Could you give back the records exactly, taking out the pictures?

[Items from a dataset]
--- START ---
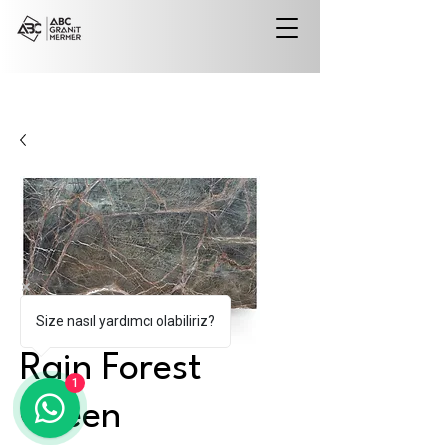
Size nasıl yardımcı olabiliriz?
Rain Forest
1
Green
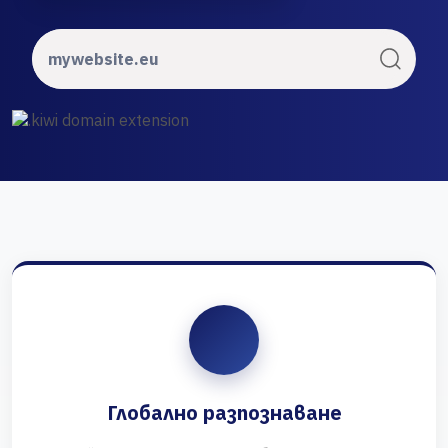
Глобално разпознаване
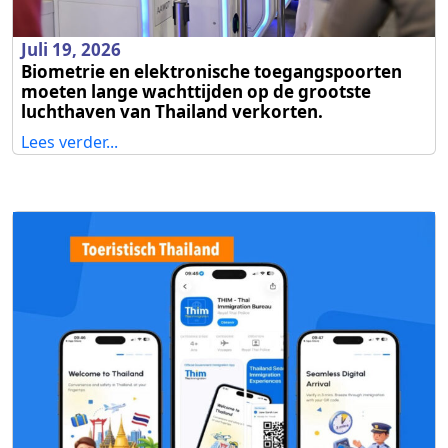
Juli 19, 2026
Biometrie en elektronische toegangspoorten
moeten lange wachttijden op de grootste
luchthaven van Thailand verkorten.
Lees verder...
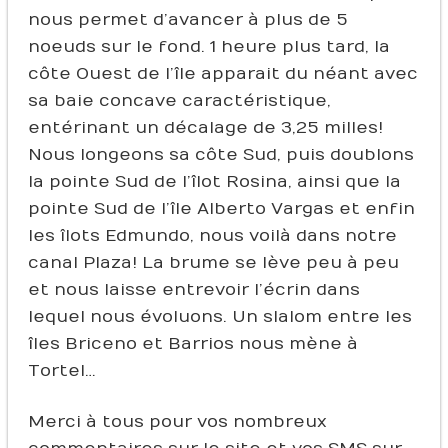
nous permet d’avancer à plus de 5
noeuds sur le fond. 1 heure plus tard, la
côte Ouest de l’île apparait du néant avec
sa baie concave caractéristique,
entérinant un décalage de 3,25 milles !
Nous longeons sa côte Sud, puis doublons
la pointe Sud de l’îlot Rosina, ainsi que la
pointe Sud de l’île Alberto Vargas et enfin
les îlots Edmundo, nous voilà dans notre
canal Plaza ! La brume se lève peu à peu
et nous laisse entrevoir l’écrin dans
lequel nous évoluons. Un slalom entre les
îles Briceno et Barrios nous mène à
Tortel…
Merci à tous pour vos nombreux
--- END ---
> [RESULT]
Size nasıl yardımcı olabiliriz?
Rain Forest
1
Green
Глобално разпознаване
Juli 19, 2026
Biometrie en elektronische toegangspoorten
moeten lange wachttijden op de grootste
luchthaven van Thailand verkorten.
Lees verder...
nous permet d’avancer à plus de 5
noeuds sur le fond. 1 heure plus tard, la
côte Ouest de l’île apparait du néant avec
sa baie concave caractéristique,
entérinant un décalage de 3,25 milles !
Nous longeons sa côte Sud, puis doublons
la pointe Sud de l’îlot Rosina, ainsi que la
pointe Sud de l’île Alberto Vargas et enfin
les îlots Edmundo, nous voilà dans notre
canal Plaza ! La brume se lève peu à peu
et nous laisse entrevoir l’écrin dans
lequel nous évoluons. Un slalom entre les
îles Briceno et Barrios nous mène à
Tortel…
Merci à tous pour vos nombreux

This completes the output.